A disturbing irony has pitched its tent in Eastman’s case. We are thought to live in a representative republic in which the electorate determines the broad policy direction for the government. If a near-majority of the electorate believes important political things for which there is a “lack of any evidence” the ground for living in a representative republic seems unstable indeed. The taking of notice of a “lack of any evidence” of misconduct in 2020 is an attack, whether witting or not, of a serious kind on the very idea of government of the people, by the people, and for the people.
It is not a stretch to argue that the Left and the Democratic Party, once a champion of the middle class, represents today the elite of the country against the former middle class. If you don’t believe me, look at this older article on the income inequality of Red and Blue districts in America. Blue districts have vastly higher income inequality and therefore are likely to see things through the lens of their elites, who have vastly more money and (what follows from that) more power than most people in the country. There is strong evidence that the opinions of Blue and Red have a lot to do with oligarchic mores versus republican mores which are driven by economic and class structures. Perhaps this best explains the un-finessed thought that there exists zero evidence to support the opinions of almost half the electorate (mostly the Red half) about the conduct of the 2020 election.

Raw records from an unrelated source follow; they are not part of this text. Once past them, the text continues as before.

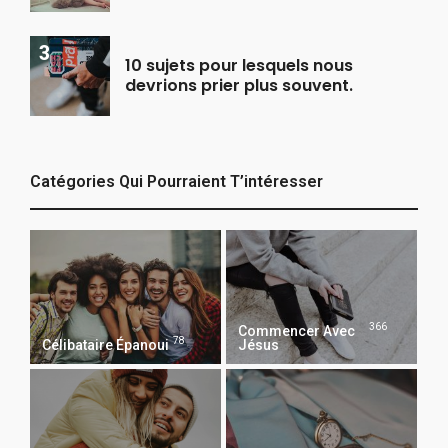
10 sujets pour lesquels nous
devrions prier plus souvent.
Catégories Qui Pourraient T’intéresser
366
Commencer Avec
78
Célibataire Épanoui
Jésus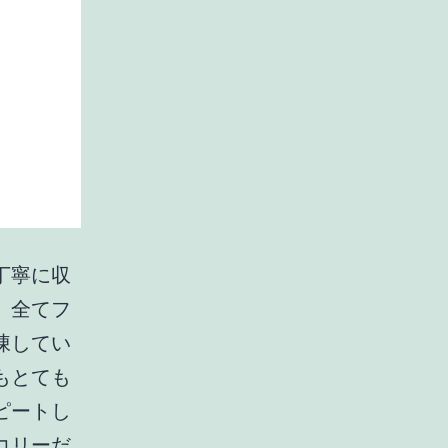
丁寧に収
。全てフ
凍してい
もとても
ピートし
コリーだ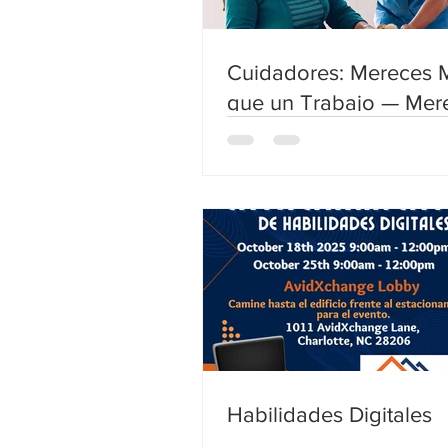
Cuidadores: Mereces 
que un Trabajo — Mer
Propósito
Habilidades Digitales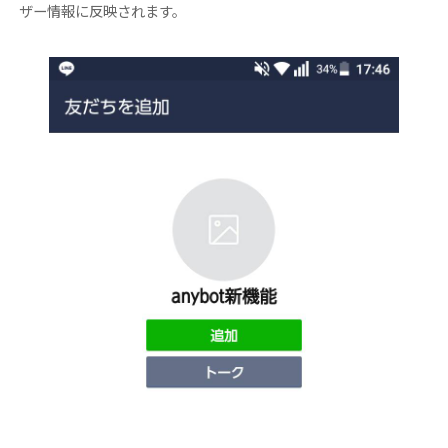
ザー情報に反映されます。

But it is erroneous, and it is made worse by disparaging all of it as “The Big Lie.” A massive expansion of the use of insecure mail-in balloting, a proliferation of ballot harvesting techniques which when combined with mail-in balloting seriously undermined at least the appearance of fair elections, interruption of counting, and problematic impairment of observation rights all marred the 2020 election.
Admittedly, the grandiose behavior of certain persons connected to the president did undermine the credibility of such claims. But “lack of any evidence” is an unserious assertion. Defenders of representative republicanism would be better off admitting there is evidence, but they do not find it sufficient, and in any event, in the interests of certainty, the matter was put behind us by the many courts that were petitioned and declined to hear the claims, and on January 6, 2020 when the ballots of the electors were counted.
The view that it is somehow unpatriotic to question the fairness of elections is itself unpatriotic. America has a Voting Rights Act because people doggedly questioned the fairness of elections in America until Congress finally acted to address the misconduct.
Coleman Young, the former mayor of Detroit, launched his high-profile political career in 1952 when he was called before the House Un-American Activities Committee (HUAC) to be investigated for his role in possible sedition, because his barber peddled street corner Marxism and Young might have shared some of his barber’s opinions.
To defuse the inquiry, Young said to HUAC Chairman John Wood of Georgia: “I happen to know, in Georgia Negro people are prevented from voting by virtue of terror, intimidation, and lynchings.”
Without evidence, I submit that John Wood said, more than once, there is no evidence for that.